CBW, also known as Compulsive Butt Wiping (archive)

deleting my myspace account and came across this blog i wrote some years ago on there. i had to save it. enjoy.

Jan 18, 2008

here is something only two people in the world know about me: i am a compulsive butt wiper.

up until yesterday this "illness", as my husband refers to it, had never resulted in any sort of catastrophe. unless of course you consider an occasional asshole bleeding from over-wiping; in which case, my asshole might.

i'm not going to lie and defend that i'm normal. i came to terms with my strangeness in the second grade, i will, however, put out there that at least i don't strip down to my birthday suit just to take a crap like a certain somebody who went to shady grove did, and probably still does.

now, as to my incident, it should be noted that more had gone on than just a single bowel movement. the night before i had, as pregnant women do, woken up various times to go tinkle. yes tinkle not pee. because to pee one would actually have to pee, and tinkling is what happens when all you have in you is a couple drops of urine, though it feels like a full bladder due to a peanut sized baby hanging out on top of it.

being in the middle of the night, with a 18 month old not too far away from the bathroom, i decided to wait till the morning to flush. morning comes and conrad isn't awake, but my morning bm is. i make the choice to go ahead and take my bm in the toilet anyways. which i do.

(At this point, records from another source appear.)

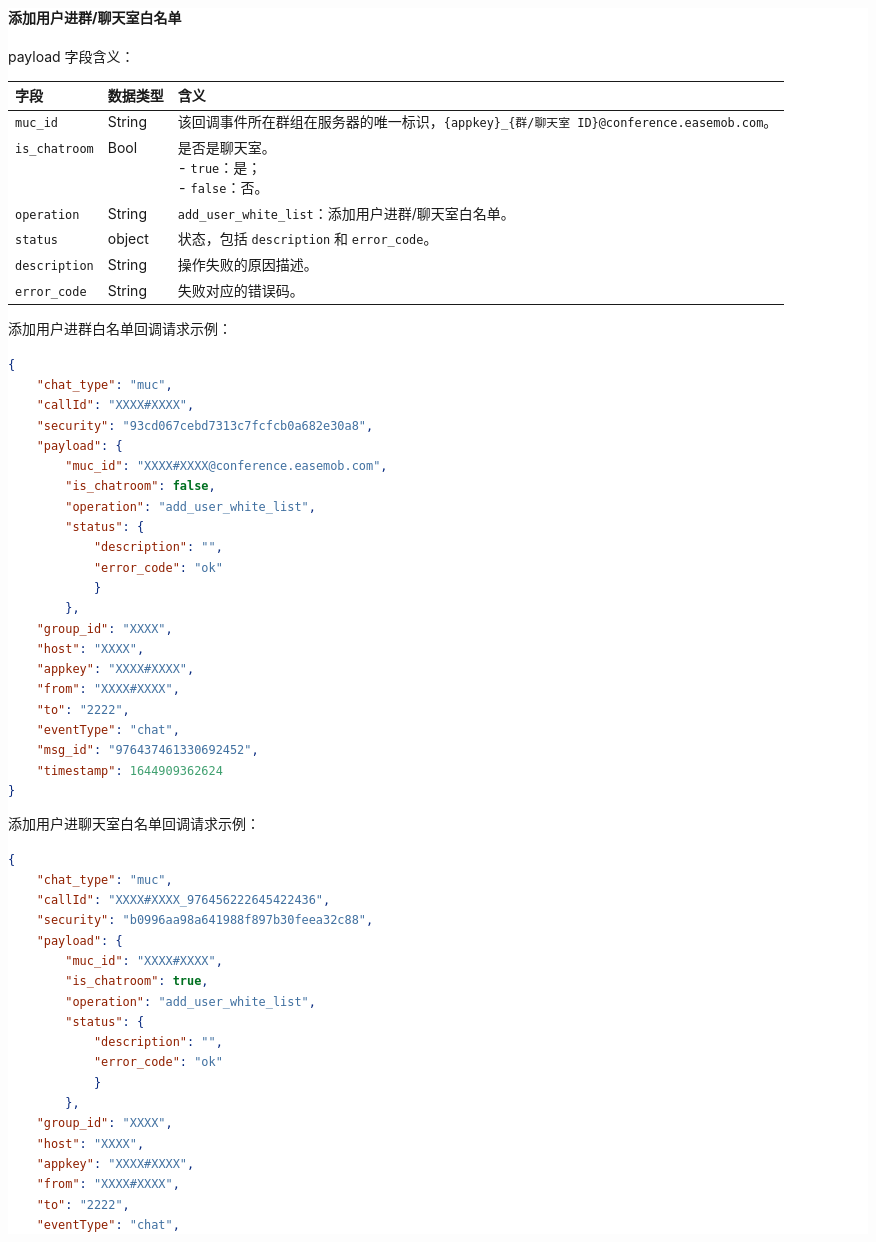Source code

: #### 添加用户进群/聊天室白名单

payload 字段含义：

| 字段          | 数据类型 | 含义                                                         |
| :------------ | :------- | :----------------------------------------------------------- |
| `muc_id`      | String   | 该回调事件所在群组在服务器的唯一标识，`{appkey}_{群/聊天室 ID}@conference.easemob.com`。 |
| `is_chatroom` | Bool     | 是否是聊天室。 <br/> - `true`：是；<br/> - `false`：否。                 |
| `operation`   | String   | `add_user_white_list`：添加用户进群/聊天室白名单。           |
| `status`      | object   | 状态，包括 `description` 和 `error_code`。                   |
| `description` | String   | 操作失败的原因描述。                                         |
| `error_code`  | String   | 失败对应的错误码。                                           |

添加用户进群白名单回调请求示例：

```json
{ 
    "chat_type": "muc", 
    "callId": "XXXX#XXXX", 
    "security": "93cd067cebd7313c7fcfcb0a682e30a8", 
    "payload": { 
        "muc_id": "XXXX#XXXX@conference.easemob.com", 
        "is_chatroom": false, 
        "operation": "add_user_white_list", 
        "status": { 
            "description": "", 
            "error_code": "ok" 
            } 
        }, 
    "group_id": "XXXX", 
    "host": "XXXX", 
    "appkey": "XXXX#XXXX", 
    "from": "XXXX#XXXX", 
    "to": "2222", 
    "eventType": "chat", 
    "msg_id": "976437461330692452", 
    "timestamp": 1644909362624 
}
```

添加用户进聊天室白名单回调请求示例：

```json
{ 
    "chat_type": "muc", 
    "callId": "XXXX#XXXX_976456222645422436", 
    "security": "b0996aa98a641988f897b30feea32c88", 
    "payload": { 
        "muc_id": "XXXX#XXXX", 
        "is_chatroom": true, 
        "operation": "add_user_white_list", 
        "status": { 
            "description": "", 
            "error_code": "ok" 
            } 
        }, 
    "group_id": "XXXX", 
    "host": "XXXX", 
    "appkey": "XXXX#XXXX", 
    "from": "XXXX#XXXX", 
    "to": "2222", 
    "eventType": "chat", 
```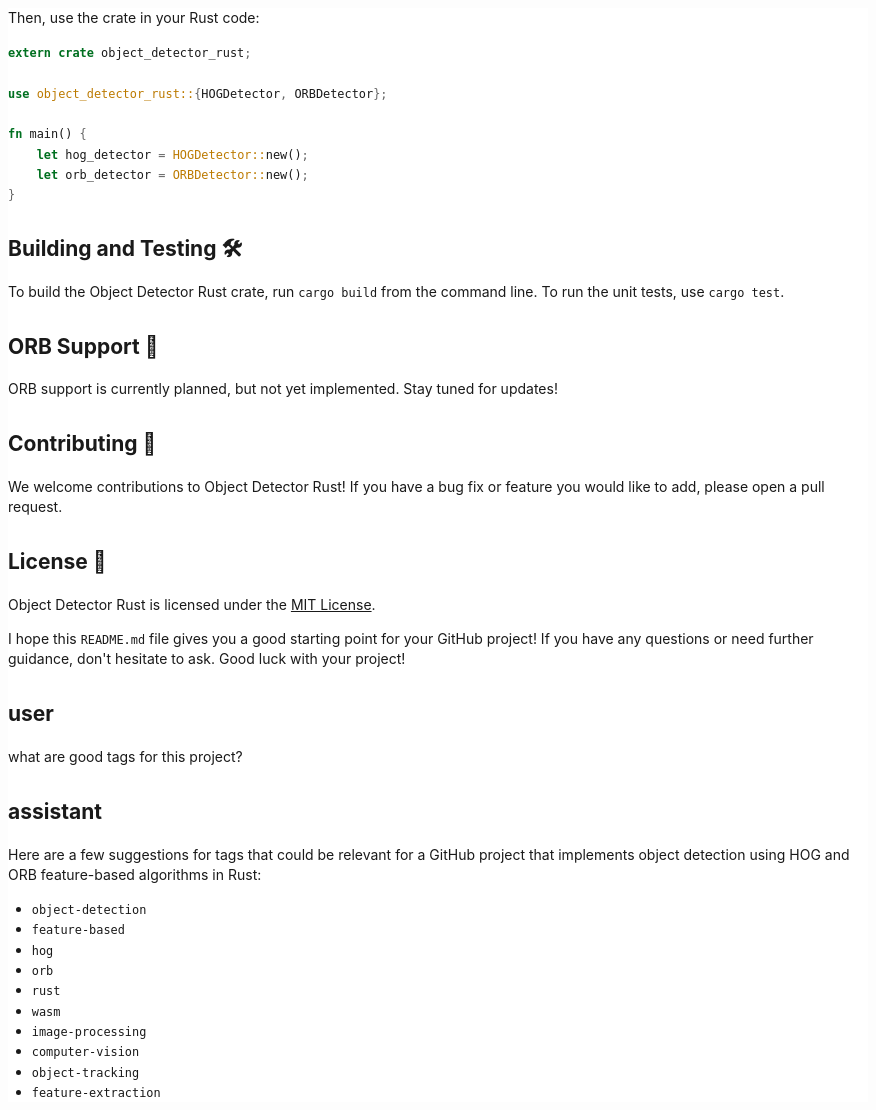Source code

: Then, use the crate in your Rust code:

```rust
extern crate object_detector_rust;

use object_detector_rust::{HOGDetector, ORBDetector};

fn main() {
    let hog_detector = HOGDetector::new();
    let orb_detector = ORBDetector::new();
}
```

## Building and Testing 🛠️

To build the Object Detector Rust crate, run `cargo build` from the command line. To run the unit tests, use `cargo test`.

## ORB Support 🚧

ORB support is currently planned, but not yet implemented. Stay tuned for updates!

## Contributing 🙏

We welcome contributions to Object Detector Rust! If you have a bug fix or feature you would like to add, please open a pull request.

## License 📜

Object Detector Rust is licensed under the [MIT License](LICENSE).

I hope this `README.md` file gives you a good starting point for your GitHub project! If you have any questions or need further guidance, don't hesitate to ask. Good luck with your project!
## user
what are good tags for this project?
## assistant
Here are a few suggestions for tags that could be relevant for a GitHub project that implements object detection using HOG and ORB feature-based algorithms in Rust:

- `object-detection`
- `feature-based`
- `hog`
- `orb`
- `rust`
- `wasm`
- `image-processing`
- `computer-vision`
- `object-tracking`
- `feature-extraction`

the afternoon rolls around and conrad and me already have been out and about, but now we are home. he is napping, when lo and behold my afternoon bm comes requesting my attention. i lift the lid to see the most horrific sight: multiple uses. i'm quite aware i HAVE to flush it. as i do the swirling brown and yellow water chokes on it's descent-it makes an upward swirl before it goes tumbling back down in defeat again. i wiggle the handle in Morse code, it reads: go down damnit. but the code is lost, deflected perhaps by the abundance of defected used toliet paper. before i have time to realize what is going on the water has risen over the seat and is pouring down to the shiny taverntine marble, it is a faucet, it does not stop. as i dance from dry spot to dry spot i try to reach the handle i have seen my husband turn in previous fixer up jobs; "lefty loosey, righty tighty" i repeat to myself. but righty isn't working and the water has now left the bathroom and is entering the mini-hallway. i jump out and run to the bedroom for a pair of shoes. the blue dansko clogs will do. i roll my jeans to my thighs, it seems perfectly normal considering how much water is coming from the toilet-fountain. i'm back to that magical handle, but righty still isn't working. by this point the water is in the living room and our bedroom. i'm cursing like a mad women with six swine in her. i run to find my cell phone to call jon; i'm imagining the entire house being flooded, conrad floating by me still sleeping on his mattress. jon doesn't answer. and i'm back to the not so magical handle. i try lefty loosey and it works! the water stops! i keep calling jon to inform him on why he should always answer the phone when i'm calling; i run through the series of events with him. jon knows it's not my first time to clog the toilet because of my need for my asshole to be perfectly clean of feces, but it's my first time to flood the house because of it. before i can finish the part of me effortlessly turning righty he reminds me once again how well he knows me when he asks, "so did you end up trying your other right?"